:: Instruções ::
(1) Que prêmio Gabriella Pace venceu em 2010, segundo a biografia da soprano?
(2) Reproduza um trecho da biografia da soprano sem alterações. Comece nas palavras "Das diversas personagens" e pare depois de "OFMG pelo selo Naxos.".

:: Trecho para leitura ::
<<<<
Gabriella Pace / Soprano

Gabriella Pace / Soprano

Bio

Vencedora do Prêmio Carlos Gomes 2010, Pace já colaborou com maestros como Lorin Maazel, Pier Giorgio Morandi, Isaac Karabtchevsk, Roberto Minczuk, Rodolfo Fischer, Luiz Fernando Malheiro e Fábio Mechetti.

Das diversas personagens que já interpretou destacam-se Jen?fa, Fiordiligi, Menina das Nuvens, Ilia, Pamina, Tytania, Eurídice e Adina.

Frequentou vários festivais de música de câmara no Brasil e na Europa ao lado de grandes músicos como os pianistas Bengt Forsberg, Gilberto Tinetti e David Kadouch.

Gravou o CD “Ciclo Portinari e Outras Telas Sonoras” do compositor brasileiro João Guilherme Ripper e a “Canção do Amor” de Villa-Lobos junto à OFMG pelo selo Naxos.

Próximos compromissos incluem o Festival Equinox em Copenhague, a estreia brasileira no papel título da ópera “Ká?a Kabanová” no Theatro São Pedro e Liù na ópera “Turandot” no TMSP.

Gabriella iniciou os estudos com o pai, Héctor Pace, e foi aluna de Leilah Farah e Pier Miranda Ferraro. Atualmente aperfeiçoa-se com Sylvia Sass.
>>>>
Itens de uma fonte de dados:
<<<<
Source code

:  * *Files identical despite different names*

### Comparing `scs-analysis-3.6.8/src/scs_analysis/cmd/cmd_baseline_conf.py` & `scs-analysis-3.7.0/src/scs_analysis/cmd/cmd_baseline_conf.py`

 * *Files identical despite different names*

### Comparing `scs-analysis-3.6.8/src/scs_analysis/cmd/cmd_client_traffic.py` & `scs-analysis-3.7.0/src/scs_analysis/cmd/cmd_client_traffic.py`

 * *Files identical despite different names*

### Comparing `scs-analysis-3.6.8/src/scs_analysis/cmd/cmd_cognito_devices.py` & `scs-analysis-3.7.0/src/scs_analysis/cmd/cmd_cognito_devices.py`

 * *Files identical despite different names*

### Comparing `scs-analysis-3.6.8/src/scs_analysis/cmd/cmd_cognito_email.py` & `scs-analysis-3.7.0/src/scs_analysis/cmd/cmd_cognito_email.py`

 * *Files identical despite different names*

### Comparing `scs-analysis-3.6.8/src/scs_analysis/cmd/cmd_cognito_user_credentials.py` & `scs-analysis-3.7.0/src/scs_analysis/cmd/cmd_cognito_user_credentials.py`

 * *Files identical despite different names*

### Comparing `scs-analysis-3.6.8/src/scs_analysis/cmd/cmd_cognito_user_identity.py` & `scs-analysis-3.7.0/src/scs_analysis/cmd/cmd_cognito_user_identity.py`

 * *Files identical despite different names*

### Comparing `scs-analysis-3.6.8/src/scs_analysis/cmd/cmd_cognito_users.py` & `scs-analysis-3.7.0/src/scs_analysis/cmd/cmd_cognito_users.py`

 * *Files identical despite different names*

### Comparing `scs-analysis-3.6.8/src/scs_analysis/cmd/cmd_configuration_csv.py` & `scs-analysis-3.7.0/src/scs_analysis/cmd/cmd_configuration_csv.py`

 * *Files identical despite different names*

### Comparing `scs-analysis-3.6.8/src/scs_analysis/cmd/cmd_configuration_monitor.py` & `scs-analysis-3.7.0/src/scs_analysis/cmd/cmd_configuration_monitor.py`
>>>>
:: Respostas ::
(1) O Prêmio Carlos Gomes.

(2)
Das diversas personagens que já interpretou destacam-se Jen?fa, Fiordiligi, Menina das Nuvens, Ilia, Pamina, Tytania, Eurídice e Adina.

Frequentou vários festivais de música de câmara no Brasil e na Europa ao lado de grandes músicos como os pianistas Bengt Forsberg, Gilberto Tinetti e David Kadouch.

Gravou o CD “Ciclo Portinari e Outras Telas Sonoras” do compositor brasileiro João Guilherme Ripper e a “Canção do Amor” de Villa-Lobos junto à OFMG pelo selo Naxos.